*** Extract provided Section Begins ***

Wrapper class for the TaskEntry django class so that object-oriented methods can be defined for TaskEntry blocks (e.g., for analysis methods for a particular experiment) without needing to modfiy the database model.
Methods
Generic trial-level data analysis function
| Parameters: | filt: callable; call signature: trial_filter_fn(trial_msgs) :
proc: callable; call signature: trial_proc_fn(task_entry, trial_msgs) :
cond: callable; call signature: trial_condition_fn(task_entry, trial_msgs) :
comb: callable; call signature: data_comb_fn(list) :
kwargs: optional keyword arguments :
|
|---|---|
| Returns: | result: list :
|
Note that dbfunctions.TaskEntry does not inherit from db.tracker.models.TaskEntry because inhertinging from Django models is a little more involved than inheriting from a normal python class. Instead, dbfunctions.TaskEntry is a wrapper for db.tracker.models.TaskEntry.
Instantiating a dbfunctions.TaskEntry object with a database ID number creates an object with basic attributes, e.g., names of linked HDF/plexon files. However, we will often want to perform analyses that are only meaningful for the particular task of a block. For this, we create task-specific child classes, one for each task. These are declared in the semi-misnamed analysis.performance module.
To get one of these task-specific TaskEntry classes, you can do
from bmi3d import analysis
te = analysis.get(id)

*** Extract provided Section Ends ***

### About this task:
Please write out the part of the TaskEntry documentation above, starting with "Instantiating a dbfunctions.TaskEntry" and going on through "te = analysis.get(id)".

*** Data for review Section Begins ***

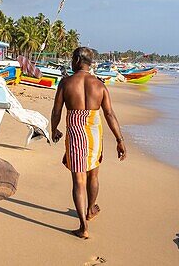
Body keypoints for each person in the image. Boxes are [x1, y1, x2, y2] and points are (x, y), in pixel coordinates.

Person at [51, 46, 127, 239]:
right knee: (93, 175)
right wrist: (120, 140)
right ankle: (90, 208)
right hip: (93, 132)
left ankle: (83, 226)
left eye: (71, 58)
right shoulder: (99, 85)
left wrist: (54, 129)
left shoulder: (66, 83)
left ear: (77, 60)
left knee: (78, 181)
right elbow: (109, 114)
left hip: (76, 132)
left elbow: (57, 111)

*** Data for review Section Ends ***

### Solution:
Instantiating a dbfunctions.TaskEntry object with a database ID number creates an object with basic attributes, e.g., names of linked HDF/plexon files. However, we will often want to perform analyses that are only meaningful for the particular task of a block. For this, we create task-specific child classes, one for each task. These are declared in the semi-misnamed analysis.performance module.
To get one of these task-specific TaskEntry classes, you can do
from bmi3d import analysis
te = analysis.get(id)